The topic How to use SFTP (with server validation - known hosts) explains how the known_hosts file is used to validate the server being connected to.
Typically, the known_hosts file is generated when a command-line client first connects to a server - a prompt asks if the server should be added to the list of known hosts. This behavior can be produced in edtFTPj/PRO as follows:
The SSHFTPValidator class loads and caches the known hosts in memory. To automatically add a new host's public key when connecting, it is necessary to subclass SSHFTPValidator, and assign a new instance to SSHFTPClient.
The key method to override is the validate method. A boolean is passed in together with the server's hostname/IP address and the server's public key.

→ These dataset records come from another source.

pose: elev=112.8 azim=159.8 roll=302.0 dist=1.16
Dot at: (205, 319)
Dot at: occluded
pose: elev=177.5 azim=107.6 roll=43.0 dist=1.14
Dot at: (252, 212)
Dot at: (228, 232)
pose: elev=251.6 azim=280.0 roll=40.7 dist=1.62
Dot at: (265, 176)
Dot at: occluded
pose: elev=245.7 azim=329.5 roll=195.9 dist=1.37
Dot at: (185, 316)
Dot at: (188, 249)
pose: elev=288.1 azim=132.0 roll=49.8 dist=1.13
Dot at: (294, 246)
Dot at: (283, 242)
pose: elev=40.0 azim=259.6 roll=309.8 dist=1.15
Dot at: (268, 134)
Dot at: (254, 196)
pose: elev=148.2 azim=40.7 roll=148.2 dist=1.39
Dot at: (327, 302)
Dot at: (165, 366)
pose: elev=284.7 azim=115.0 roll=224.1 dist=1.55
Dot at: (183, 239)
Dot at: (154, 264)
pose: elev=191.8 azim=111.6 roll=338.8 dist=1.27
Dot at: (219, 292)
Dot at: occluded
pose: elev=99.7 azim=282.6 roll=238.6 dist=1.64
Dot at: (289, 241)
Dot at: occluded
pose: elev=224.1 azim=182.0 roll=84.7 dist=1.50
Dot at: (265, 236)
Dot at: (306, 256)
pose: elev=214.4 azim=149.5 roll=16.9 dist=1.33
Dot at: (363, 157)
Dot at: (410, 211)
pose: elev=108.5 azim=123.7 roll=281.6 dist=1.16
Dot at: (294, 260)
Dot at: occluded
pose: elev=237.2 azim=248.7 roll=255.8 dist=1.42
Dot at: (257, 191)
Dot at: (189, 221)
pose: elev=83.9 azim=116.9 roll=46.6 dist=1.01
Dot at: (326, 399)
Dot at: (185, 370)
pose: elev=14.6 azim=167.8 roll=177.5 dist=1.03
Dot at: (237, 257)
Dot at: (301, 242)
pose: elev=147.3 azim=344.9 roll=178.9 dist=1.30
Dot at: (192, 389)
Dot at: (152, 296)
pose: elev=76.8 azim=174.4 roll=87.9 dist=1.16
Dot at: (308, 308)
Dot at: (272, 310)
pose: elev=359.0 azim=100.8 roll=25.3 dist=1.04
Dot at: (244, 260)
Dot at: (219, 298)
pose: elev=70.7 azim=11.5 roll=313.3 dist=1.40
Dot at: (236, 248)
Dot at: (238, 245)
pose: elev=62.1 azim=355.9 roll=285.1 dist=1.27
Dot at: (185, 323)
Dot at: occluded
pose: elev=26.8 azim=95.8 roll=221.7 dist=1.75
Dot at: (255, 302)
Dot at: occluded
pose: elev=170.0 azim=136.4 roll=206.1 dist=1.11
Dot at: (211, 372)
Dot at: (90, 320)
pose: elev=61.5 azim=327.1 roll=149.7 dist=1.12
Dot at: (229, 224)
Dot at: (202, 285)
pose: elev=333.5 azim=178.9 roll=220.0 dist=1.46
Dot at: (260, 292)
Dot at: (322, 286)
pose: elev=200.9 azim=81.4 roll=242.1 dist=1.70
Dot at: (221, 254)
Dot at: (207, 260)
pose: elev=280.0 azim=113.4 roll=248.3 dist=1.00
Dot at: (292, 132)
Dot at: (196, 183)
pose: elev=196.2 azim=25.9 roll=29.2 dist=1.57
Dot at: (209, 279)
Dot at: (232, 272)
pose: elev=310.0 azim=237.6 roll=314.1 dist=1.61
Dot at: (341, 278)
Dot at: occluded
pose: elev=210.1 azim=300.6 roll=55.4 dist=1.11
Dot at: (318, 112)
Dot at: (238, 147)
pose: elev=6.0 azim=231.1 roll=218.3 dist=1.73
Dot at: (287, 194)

The boolean indicates if the server has been found in the cached known hosts list. If it has not been found, it can at this point be added. An example is shown below:
class MyServerValidator extends SSHFTPValidator {
protected boolean validate(String hostSpecifier, SSHFTPPublicKey publicKey, boolean hostKnown) {
if (!hostKnown) {
try {
addKnownHost(hostSpecifier, publicKey);
}
catch (Exception ex) {
log.error("Failed to add host '" + hostSpecifier + "' to known hosts", ex);
}
}
return true;
}
} To set the new validator, use the setValidator() method, as shown below:
ftp.setValidator( new MyServerValidator() ); To save the cached known hosts to the known_hosts file, use the saveKnownHosts method, as shown below:
ftp.getValidator().saveKnownHosts(); Note that it is not recommended to automatically add server public keys to the known_hosts file when connecting, as this removes an important part of SSH security - server validation. Instead, there should always be a review process - typically a dialog box presented to the user asking them to confirm if the key should be added. This simple example is presented to show how the mechanism works.